* **DIRECTIONS**: Rewrite the text of all the records below, renaming "North Shipping AS" to "Nord Shipping AS" and leaving everything else unchanged. Leave the pictures out of your answer.

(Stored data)
-- Opening Marker --

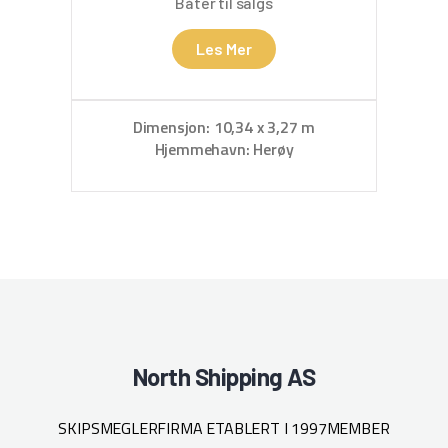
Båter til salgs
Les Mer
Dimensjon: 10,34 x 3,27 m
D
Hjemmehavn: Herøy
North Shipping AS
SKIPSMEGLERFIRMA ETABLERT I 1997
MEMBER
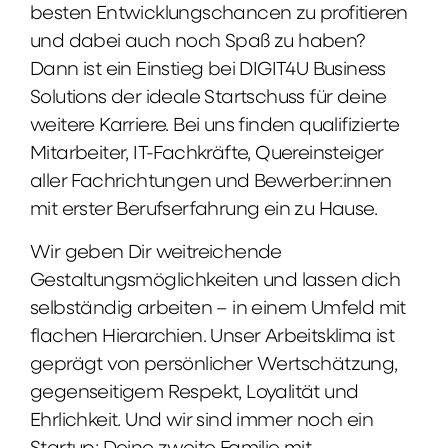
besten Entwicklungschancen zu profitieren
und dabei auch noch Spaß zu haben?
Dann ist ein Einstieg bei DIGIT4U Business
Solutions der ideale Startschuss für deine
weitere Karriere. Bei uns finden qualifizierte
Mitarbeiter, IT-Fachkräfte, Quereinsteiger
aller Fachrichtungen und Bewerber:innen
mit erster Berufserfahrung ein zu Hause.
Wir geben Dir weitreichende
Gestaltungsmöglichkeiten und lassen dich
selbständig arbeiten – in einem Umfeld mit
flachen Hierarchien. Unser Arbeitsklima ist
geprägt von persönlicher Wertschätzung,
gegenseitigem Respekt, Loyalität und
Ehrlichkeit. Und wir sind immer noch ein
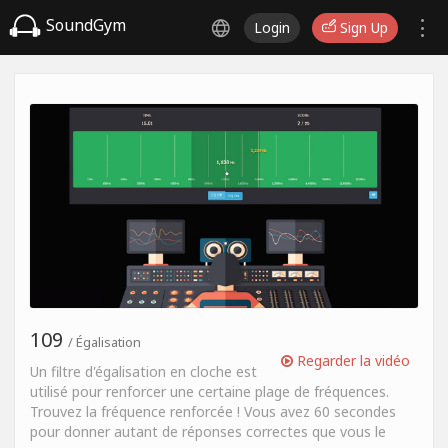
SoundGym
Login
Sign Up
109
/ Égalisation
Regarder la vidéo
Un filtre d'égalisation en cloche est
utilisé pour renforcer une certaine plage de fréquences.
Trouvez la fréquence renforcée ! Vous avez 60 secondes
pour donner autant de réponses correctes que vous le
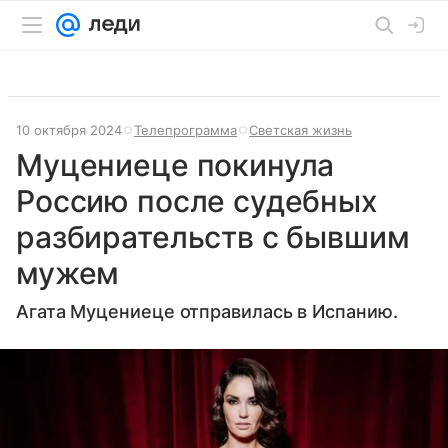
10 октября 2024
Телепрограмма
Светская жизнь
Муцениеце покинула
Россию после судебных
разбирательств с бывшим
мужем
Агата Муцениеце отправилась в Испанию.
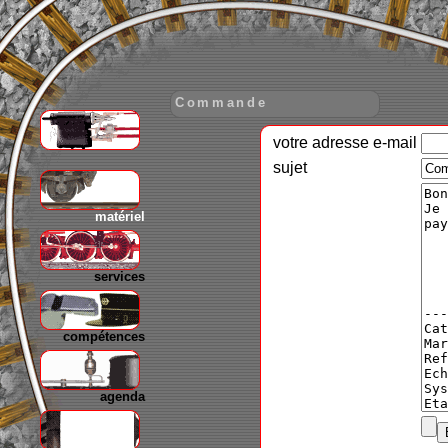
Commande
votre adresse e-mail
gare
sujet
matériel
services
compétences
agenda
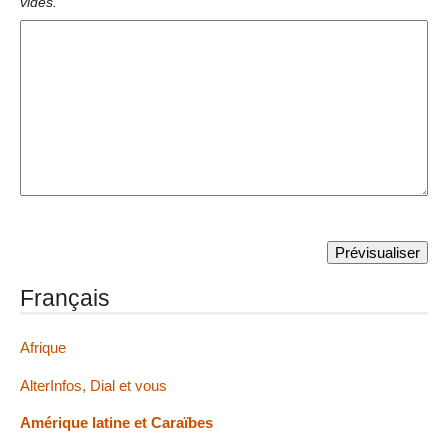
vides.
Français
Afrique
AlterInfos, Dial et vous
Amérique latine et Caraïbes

-- Closing Marker --

* **TASK SOLUTION**:
Båter til salgs
Les Mer
Dimensjon: 10,34 x 3,27 m
D
Hjemmehavn: Herøy
Nord Shipping AS
SKIPSMEGLERFIRMA ETABLERT I 1997
MEMBER
besten Entwicklungschancen zu profitieren
und dabei auch noch Spaß zu haben?
Dann ist ein Einstieg bei DIGIT4U Business
Solutions der ideale Startschuss für deine
weitere Karriere. Bei uns finden qualifizierte
Mitarbeiter, IT-Fachkräfte, Quereinsteiger
aller Fachrichtungen und Bewerber:innen
mit erster Berufserfahrung ein zu Hause.
Wir geben Dir weitreichende
Gestaltungsmöglichkeiten und lassen dich
selbständig arbeiten – in einem Umfeld mit
flachen Hierarchien. Unser Arbeitsklima ist
geprägt von persönlicher Wertschätzung,
gegenseitigem Respekt, Loyalität und
Ehrlichkeit. Und wir sind immer noch ein
SoundGym
Login
Sign Up
109
/ Égalisation
Regarder la vidéo
Un filtre d'égalisation en cloche est
utilisé pour renforcer une certaine plage de fréquences.
Trouvez la fréquence renforcée ! Vous avez 60 secondes
pour donner autant de réponses correctes que vous le
10 октября 2024
Телепрограмма
Светская жизнь
Муцениеце покинула
Россию после судебных
разбирательств с бывшим
мужем
Агата Муцениеце отправилась в Испанию.
Commande
votre adresse e-mail
gare
sujet
matériel
services
compétences
agenda
vides.
Français
Afrique
AlterInfos, Dial et vous
Amérique latine et Caraïbes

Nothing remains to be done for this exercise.